Request: Set out the lines of all the entries below as one numbered list, leaving out any blank lines.

Supplied records:

# # #

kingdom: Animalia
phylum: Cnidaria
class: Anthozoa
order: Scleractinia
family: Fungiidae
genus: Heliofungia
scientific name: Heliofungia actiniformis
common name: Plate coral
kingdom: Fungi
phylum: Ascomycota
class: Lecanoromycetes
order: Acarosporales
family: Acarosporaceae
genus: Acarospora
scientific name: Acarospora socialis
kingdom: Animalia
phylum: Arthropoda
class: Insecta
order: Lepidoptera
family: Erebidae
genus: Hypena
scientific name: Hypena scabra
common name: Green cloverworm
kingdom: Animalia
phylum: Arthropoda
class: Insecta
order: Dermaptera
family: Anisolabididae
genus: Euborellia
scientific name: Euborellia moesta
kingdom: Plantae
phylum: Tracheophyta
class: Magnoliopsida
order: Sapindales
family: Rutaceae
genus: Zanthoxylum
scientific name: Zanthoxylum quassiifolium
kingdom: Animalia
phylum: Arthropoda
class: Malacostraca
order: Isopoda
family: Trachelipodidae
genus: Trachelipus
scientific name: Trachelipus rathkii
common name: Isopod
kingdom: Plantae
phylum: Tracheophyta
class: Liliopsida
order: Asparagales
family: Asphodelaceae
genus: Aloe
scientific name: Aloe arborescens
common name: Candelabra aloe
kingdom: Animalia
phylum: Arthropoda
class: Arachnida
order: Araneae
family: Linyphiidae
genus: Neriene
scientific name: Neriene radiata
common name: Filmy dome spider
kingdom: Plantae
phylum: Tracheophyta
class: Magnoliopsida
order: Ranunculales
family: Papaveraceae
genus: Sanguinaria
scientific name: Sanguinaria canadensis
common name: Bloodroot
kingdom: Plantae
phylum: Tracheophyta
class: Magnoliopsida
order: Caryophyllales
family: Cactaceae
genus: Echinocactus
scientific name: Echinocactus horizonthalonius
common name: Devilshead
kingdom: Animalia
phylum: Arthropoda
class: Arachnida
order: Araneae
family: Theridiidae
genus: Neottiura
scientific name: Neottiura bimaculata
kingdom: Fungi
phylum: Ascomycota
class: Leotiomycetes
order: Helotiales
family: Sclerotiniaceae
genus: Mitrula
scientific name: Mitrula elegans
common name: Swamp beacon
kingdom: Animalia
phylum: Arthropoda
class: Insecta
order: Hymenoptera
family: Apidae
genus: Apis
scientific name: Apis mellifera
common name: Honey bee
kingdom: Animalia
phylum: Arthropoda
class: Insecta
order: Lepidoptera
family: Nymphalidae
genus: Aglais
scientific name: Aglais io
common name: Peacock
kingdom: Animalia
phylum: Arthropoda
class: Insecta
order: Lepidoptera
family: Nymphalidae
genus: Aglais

# # #

Result:
1. kingdom: Animalia
2. phylum: Cnidaria
3. class: Anthozoa
4. order: Scleractinia
5. family: Fungiidae
6. genus: Heliofungia
7. scientific name: Heliofungia actiniformis
8. common name: Plate coral
9. kingdom: Fungi
10. phylum: Ascomycota
11. class: Lecanoromycetes
12. order: Acarosporales
13. family: Acarosporaceae
14. genus: Acarospora
15. scientific name: Acarospora socialis
16. kingdom: Animalia
17. phylum: Arthropoda
18. class: Insecta
19. order: Lepidoptera
20. family: Erebidae
21. genus: Hypena
22. scientific name: Hypena scabra
23. common name: Green cloverworm
24. kingdom: Animalia
25. phylum: Arthropoda
26. class: Insecta
27. order: Dermaptera
28. family: Anisolabididae
29. genus: Euborellia
30. scientific name: Euborellia moesta
31. kingdom: Plantae
32. phylum: Tracheophyta
33. class: Magnoliopsida
34. order: Sapindales
35. family: Rutaceae
36. genus: Zanthoxylum
37. scientific name: Zanthoxylum quassiifolium
38. kingdom: Animalia
39. phylum: Arthropoda
40. class: Malacostraca
41. order: Isopoda
42. family: Trachelipodidae
43. genus: Trachelipus
44. scientific name: Trachelipus rathkii
45. common name: Isopod
46. kingdom: Plantae
47. phylum: Tracheophyta
48. class: Liliopsida
49. order: Asparagales
50. family: Asphodelaceae
51. genus: Aloe
52. scientific name: Aloe arborescens
53. common name: Candelabra aloe
54. kingdom: Animalia
55. phylum: Arthropoda
56. class: Arachnida
57. order: Araneae
58. family: Linyphiidae
59. genus: Neriene
60. scientific name: Neriene radiata
61. common name: Filmy dome spider
62. kingdom: Plantae
63. phylum: Tracheophyta
64. class: Magnoliopsida
65. order: Ranunculales
66. family: Papaveraceae
67. genus: Sanguinaria
68. scientific name: Sanguinaria canadensis
69. common name: Bloodroot
70. kingdom: Plantae
71. phylum: Tracheophyta
72. class: Magnoliopsida
73. order: Caryophyllales
74. family: Cactaceae
75. genus: Echinocactus
76. scientific name: Echinocactus horizonthalonius
77. common name: Devilshead
78. kingdom: Animalia
79. phylum: Arthropoda
80. class: Arachnida
81. order: Araneae
82. family: Theridiidae
83. genus: Neottiura
84. scientific name: Neottiura bimaculata
85. kingdom: Fungi
86. phylum: Ascomycota
87. class: Leotiomycetes
88. order: Helotiales
89. family: Sclerotiniaceae
90. genus: Mitrula
91. scientific name: Mitrula elegans
92. common name: Swamp beacon
93. kingdom: Animalia
94. phylum: Arthropoda
95. class: Insecta
96. order: Hymenoptera
97. family: Apidae
98. genus: Apis
99. scientific name: Apis mellifera
100. common name: Honey bee
101. kingdom: Animalia
102. phylum: Arthropoda
103. class: Insecta
104. order: Lepidoptera
105. family: Nymphalidae
106. genus: Aglais
107. scientific name: Aglais io
108. common name: Peacock
109. kingdom: Animalia
110. phylum: Arthropoda
111. class: Insecta
112. order: Lepidoptera
113. family: Nymphalidae
114. genus: Aglais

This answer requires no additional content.